Text-based design files:
*** Block opens ***

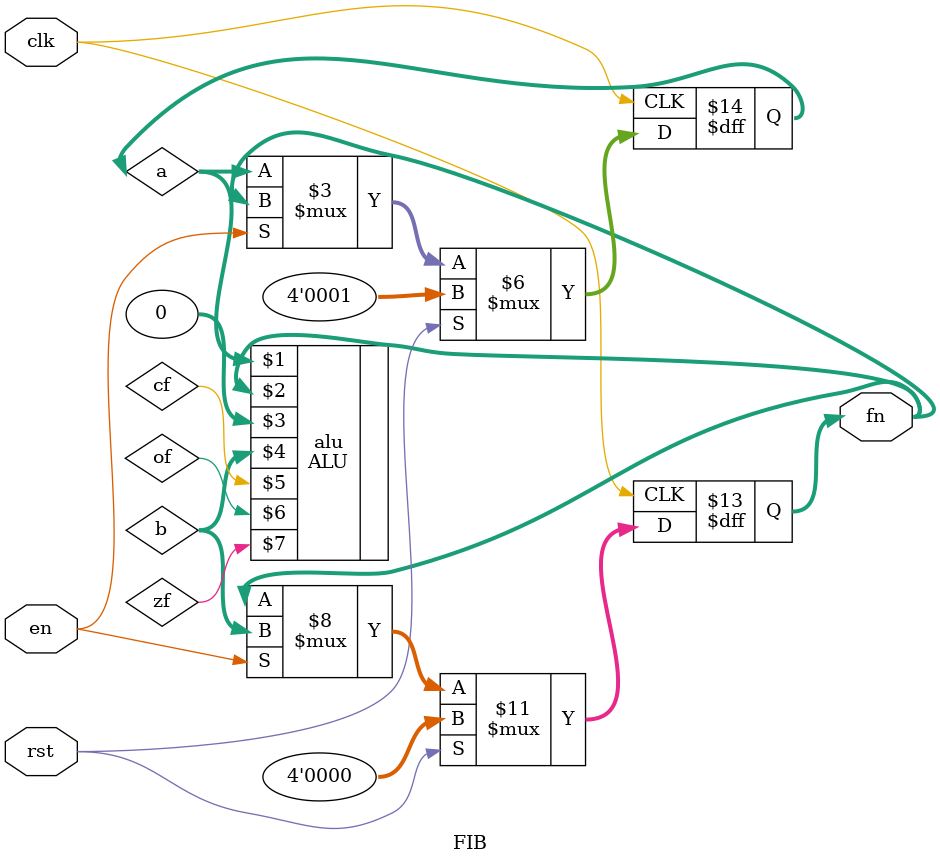
<source format=v>
`timescale 1ns / 1ps


module FIB(
input clk,rst,en,
output reg [3:0]fn
    );
    reg [3:0] a;
    wire [3:0] b;
    wire cf;
    wire of;
    wire zf;
    ALU alu(a,fn,0,b,cf,of,zf);
    always @(posedge clk) begin
        if(rst)begin
            fn<=0;
            a<=1;
        end
        else if(en)begin
            a<=fn;
           fn<=b; 
        end
    end
endmodule

</source>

*** Block closes ***

## TASK
With the pictures excluded, retype the records above verbatim.

## RESPONSE BELOW
<source format=v>
`timescale 1ns / 1ps


module FIB(
input clk,rst,en,
output reg [3:0]fn
    );
    reg [3:0] a;
    wire [3:0] b;
    wire cf;
    wire of;
    wire zf;
    ALU alu(a,fn,0,b,cf,of,zf);
    always @(posedge clk) begin
        if(rst)begin
            fn<=0;
            a<=1;
        end
        else if(en)begin
            a<=fn;
           fn<=b; 
        end
    end
endmodule

</source>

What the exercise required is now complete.